In addition to the overt skin lymphomas, molecular testing has disclosed several other skin diseases that are recognized to be lymphoproliferative disorders based on their dominant clonal T- or B-cell populations. Among others, these include all members of the parapsoriasis group (large- and small-plaque parapsoriasis, lymphomatoid papulosis, and acute and chronic forms of pityriasis lichenoides), clonal cutaneous lymphoid hyperplasia, and clonal dermatitis.
ADVANCES IN DIAGNOSIS
Analysis of TCR and IgH gene rearrangements provides a powerful diagnostic tool that complements other diagnostic testing, such as routine histopathological and immunopathological testing. Holistic integration of this information allows diagnoses to be made earlier and with more confidence, especially in those cases lacking classic morphological features. For example, clinically nodular skin lesions composed of atypical lymphoid infiltrates that exhibit abnormal patterns of antigen expression and contain molecular evidence of dominant clonality are usually regarded as lymphomas, even when this diagnosis cannot be made on morphological grounds alone.
Similarly, cutaneous patches containing superficial T-cell infiltrates with deletion of certain antigens and the presence of dominant clonality are often diagnosed as mycosis fungoides, even when the histopathological features are not fully diagnostic. Furthermore, the molecular detection of a dominant B-cell clone, combined with the presence of a few atypical B cells within a predominantly T-cell infiltrate, has allowed the recognition of an otherwise difficult-to-diagnose tumor known as the "T-cell–rich B-cell lymphoma."

Directions for this task
List every member of the parapsoriasis group that the excerpt about cutaneous lymphoproliferative disorders names. Rely only on the excerpt about cutaneous lymphoproliferative disorders.

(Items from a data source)
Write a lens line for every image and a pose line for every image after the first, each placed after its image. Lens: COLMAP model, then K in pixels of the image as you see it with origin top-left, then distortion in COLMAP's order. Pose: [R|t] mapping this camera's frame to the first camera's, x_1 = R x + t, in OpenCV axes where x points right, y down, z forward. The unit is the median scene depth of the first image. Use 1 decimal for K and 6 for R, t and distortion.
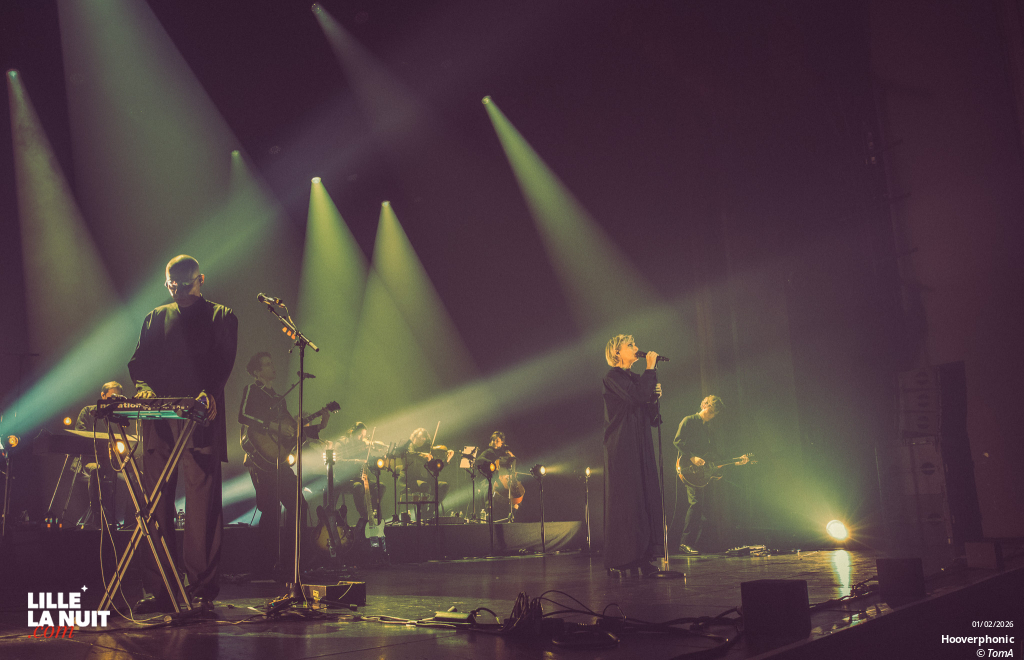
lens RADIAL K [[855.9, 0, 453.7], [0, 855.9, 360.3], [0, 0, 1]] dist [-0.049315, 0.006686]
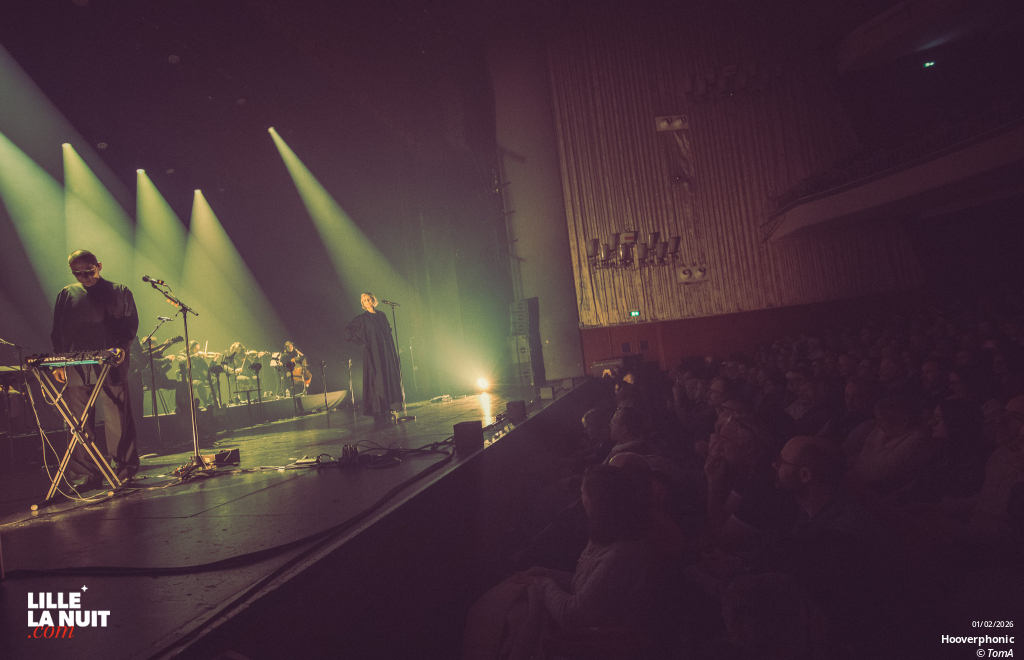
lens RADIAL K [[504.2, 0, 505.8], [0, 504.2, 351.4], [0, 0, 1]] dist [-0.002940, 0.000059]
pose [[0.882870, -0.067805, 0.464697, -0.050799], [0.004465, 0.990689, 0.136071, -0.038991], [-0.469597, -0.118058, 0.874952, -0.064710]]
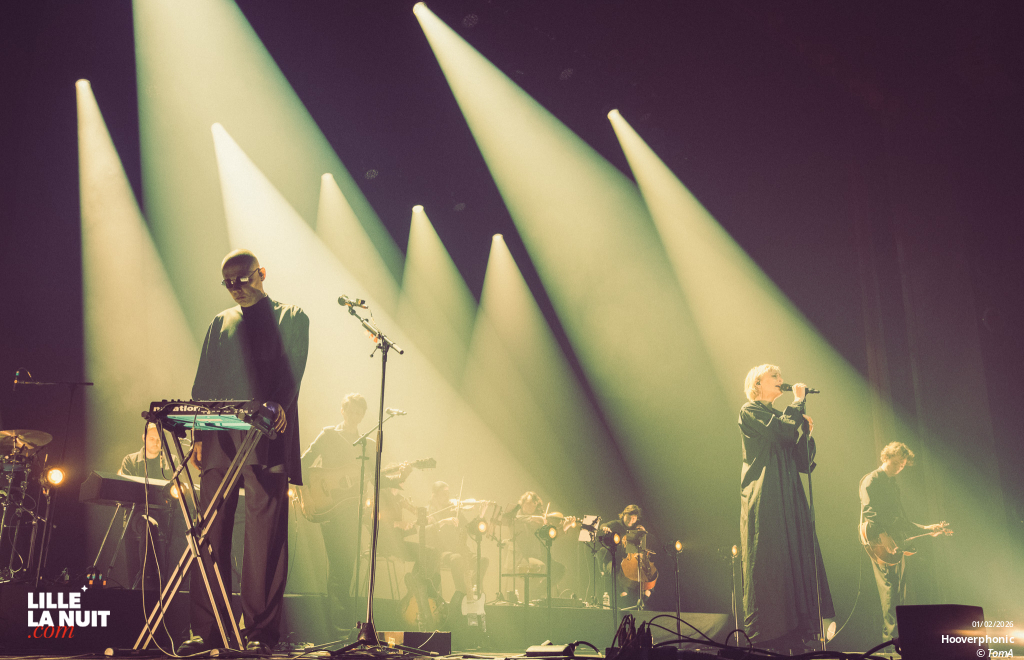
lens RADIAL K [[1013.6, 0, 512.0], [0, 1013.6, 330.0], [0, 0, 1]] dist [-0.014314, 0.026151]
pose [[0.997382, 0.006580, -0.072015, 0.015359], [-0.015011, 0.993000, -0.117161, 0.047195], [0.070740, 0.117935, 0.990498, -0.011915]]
---
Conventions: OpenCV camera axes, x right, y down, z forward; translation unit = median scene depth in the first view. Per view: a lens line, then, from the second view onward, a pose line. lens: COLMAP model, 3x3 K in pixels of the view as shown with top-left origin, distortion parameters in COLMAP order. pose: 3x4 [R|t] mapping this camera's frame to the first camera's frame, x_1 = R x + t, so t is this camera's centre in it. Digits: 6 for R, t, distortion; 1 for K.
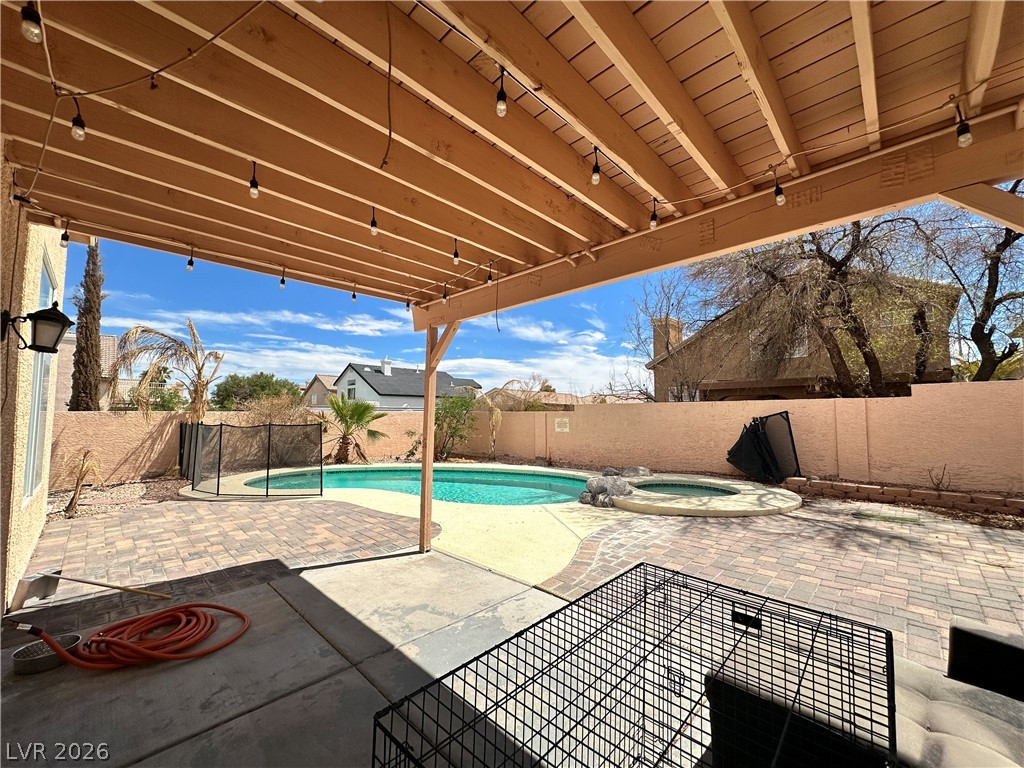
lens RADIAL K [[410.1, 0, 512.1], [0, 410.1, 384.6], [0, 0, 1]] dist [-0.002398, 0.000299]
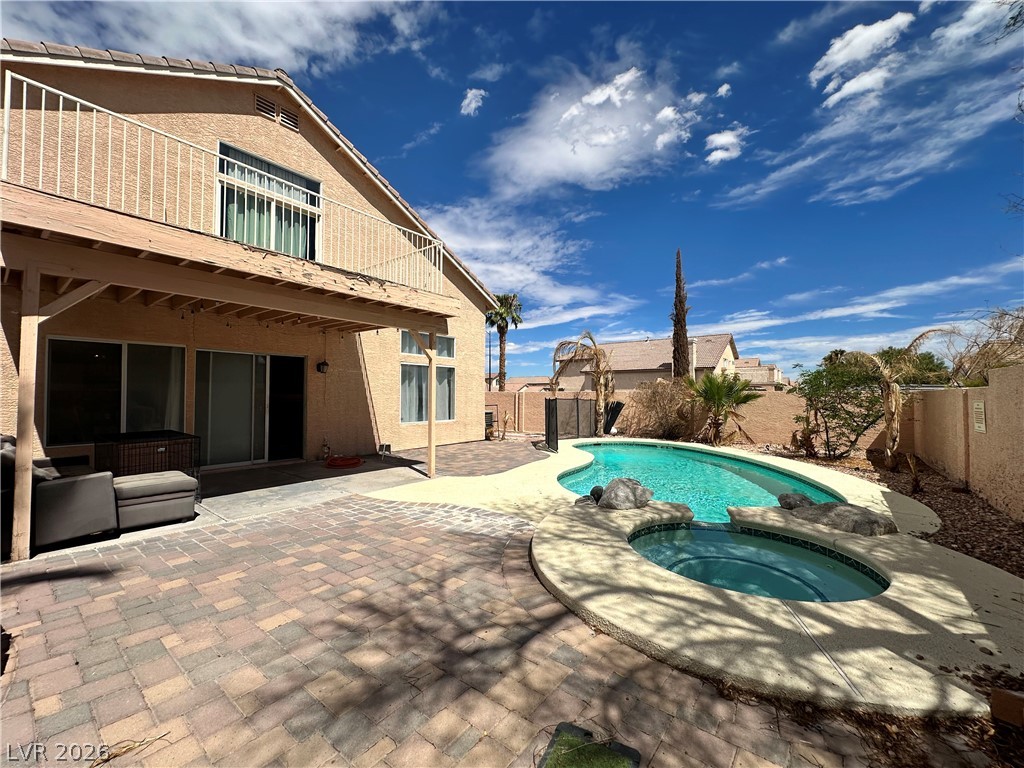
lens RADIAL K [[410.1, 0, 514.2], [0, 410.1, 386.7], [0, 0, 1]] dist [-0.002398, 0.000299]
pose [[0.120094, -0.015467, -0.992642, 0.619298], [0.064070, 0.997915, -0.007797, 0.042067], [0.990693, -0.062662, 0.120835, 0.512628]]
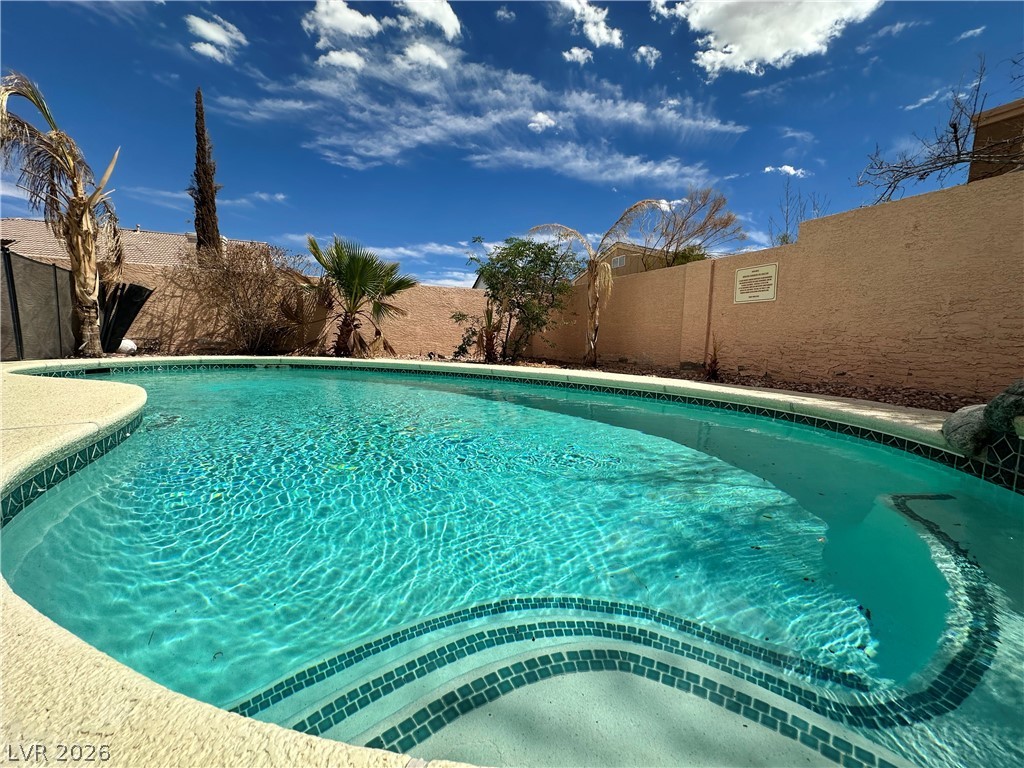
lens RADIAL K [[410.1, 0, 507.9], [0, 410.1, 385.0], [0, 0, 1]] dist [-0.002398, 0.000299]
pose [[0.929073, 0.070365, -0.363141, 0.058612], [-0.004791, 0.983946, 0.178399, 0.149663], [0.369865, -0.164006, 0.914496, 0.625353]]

Solution to the exercise
- Large-plaque parapsoriasis
- Small-plaque parapsoriasis
- Lymphomatoid papulosis
- Acute pityriasis lichenoides
- Chronic pityriasis lichenoides